Robert Doisneau
Jean-Claude Carrière pour « Jours de France » le 6 Décembre 1986.
Il dit sans arrêt : « Moi, la photographie, j'y connais rien du tout . »
Au début, on est un peu surpris, on croit qu'il plaisante, qu'il fait semblant de chercher, de se cogner aux meubles, de se tromper.
Il dit par exemple : « Ah ! non, ça, ça ne valait rien, et de toute façon, c'était flou. »
Il regarde avec inquiétude son appareil récalcitrant et il grogne : « Mais, qu'est-ce qui se passe, là ? » Ou bien il dit très convaincu : « Ah ! celle-là, je l'ai ratée ! ». Petit à petit on se prend au jeu, on a envie de l'aider, on fait tout ce qu'on peut pour ça. On est même prêt à lui donner des conseils.
Et puis tout à coup, quand on commence à désespérer, quelque chose de clair s'allume dans son œil, il dit « Ah ! tiens, ça c'est pas mal. » Alors on se sent tout heureux pour lui, car il semble avoir surmonté ses difficultés.
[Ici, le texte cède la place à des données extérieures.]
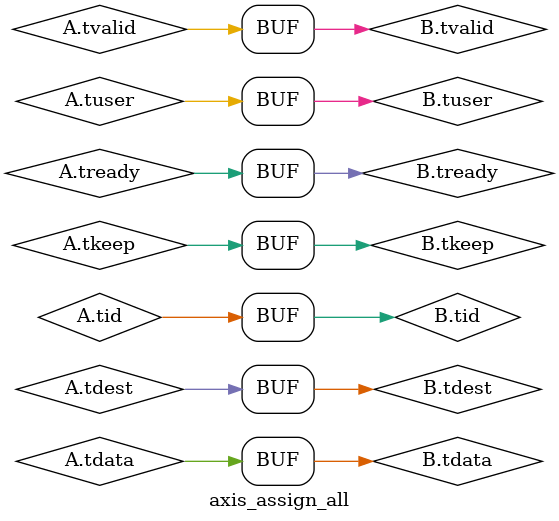
<source format=sv>

interface axis_intfc
#(
    //Width parameters for various AXI Signals
    parameter AXI_DATA_WIDTH = 64,
    parameter AXI_ID_WIDTH = 1,
    parameter AXI_DEST_WIDTH = 1,
    parameter AXI_USER_WIDTH = 1,
)
(
    //The clock and reset the AXI interface is synchronous to
    input wire aclk,
    input wire aresetn
);
    //Interface Signals
    logic [AXI_DATA_WIDTH-1:0]     tdata; //no default value
    logic [(AXI_DATA_WIDTH/8)-1:0] tkeep; //default value = '1
    logic [AXI_ID_WIDTH-1:0]       tid;
    logic [AXI_DEST_WIDTH-1:0]     tdest;
    logic [AXI_USER_WIDTH-1:0]     tuser;
    logic                          tvalid;
    logic                          tready;

    //Master modport
    modport master
    (
        output tdata,tkeep,tid,tdest,tuser,tvalid,
        input tready,aclk,aresetn
    );

    //Slave modport
    modport slave
    (
        output tready,
        input tdata,tkeep,tid,tdest,tuser,tvalid,aclk,aresetn
    );

    //Monitor signals modport
    modport monitor 
    (
        input tdata,tkeep,tid,tdest,tuser,tvalid,tready,aclk,aresetn
    );
    
endinterface



//Modules used to assign interfaces in pass-through scenarios (avoiding boiler-plate assignment each time)
module axis_assign_all (axis_intf.master A, axis_intfc.slave B);
    assign A.tdata = B.tdata;
    assign A.tkeep = B.tkeep;
    assign A.tid = B.tid;
    assign A.tdest = B.tdest;
    assign A.tuser = B.tuser;
    assign A.tvalid = B.tvalid;
    assign B.tready = A.tready;
endmodule

</source>
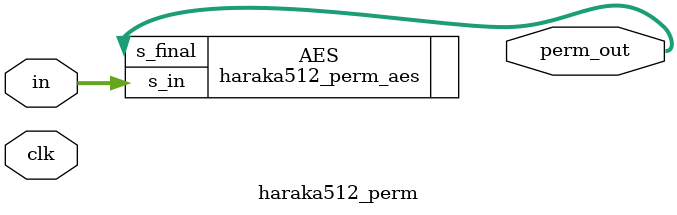
<source format=v>
`timescale 1ns / 1ps

//    unsigned char s[64], tmp[16];

//    memcpy(s, in, 16);
//    memcpy(s + 16, in + 16, 16);
//    memcpy(s + 32, in + 32, 16);
//    memcpy(s + 48, in + 48, 16);

//    for (i = 0; i < 5; ++i) {
//        // aes round(s)
//        for (j = 0; j < 2; ++j) {
//            aesenc(s, rc[4*2*i + 4*j]);
//            aesenc(s + 16, rc[4*2*i + 4*j + 1]);
//            aesenc(s + 32, rc[4*2*i + 4*j + 2]);
//            aesenc(s + 48, rc[4*2*i + 4*j + 3]);
//        }

//        // mixing
//        unpacklo32(tmp, s, s + 16);
//        unpackhi32(s, s, s + 16);
//        unpacklo32(s + 16, s + 32, s + 48);
//        unpackhi32(s + 32, s + 32, s + 48);
//        unpacklo32(s + 48, s, s + 32);
//        unpackhi32(s, s, s + 32);
//        unpackhi32(s + 32, s + 16, tmp);
//        unpacklo32(s + 16, s + 16, tmp);
//    }

//    memcpy(out, s, 64);
//}


module haraka512_perm(
input clk,
input [511:0] in,
output [511:0] perm_out
    );
wire [511:0] temp_s;

haraka512_perm_aes AES(
.s_in(in),
.s_final(perm_out) //c format
);



endmodule

</source>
Il insiste encore un peu « juste pour voir ». On a l'impression qu'au prix d'un coup de chance inouï il a peut être réussi une photographie, finalement. Et c'est vrai. Une fois de plus, c'est vrai.
L'art de Doisneau c'est avant tout de faire oublier qui il est. Et de nous obliger à le redécouvrir chaque fois, lui, Robert Doisneau, ce très grand artiste inconnu.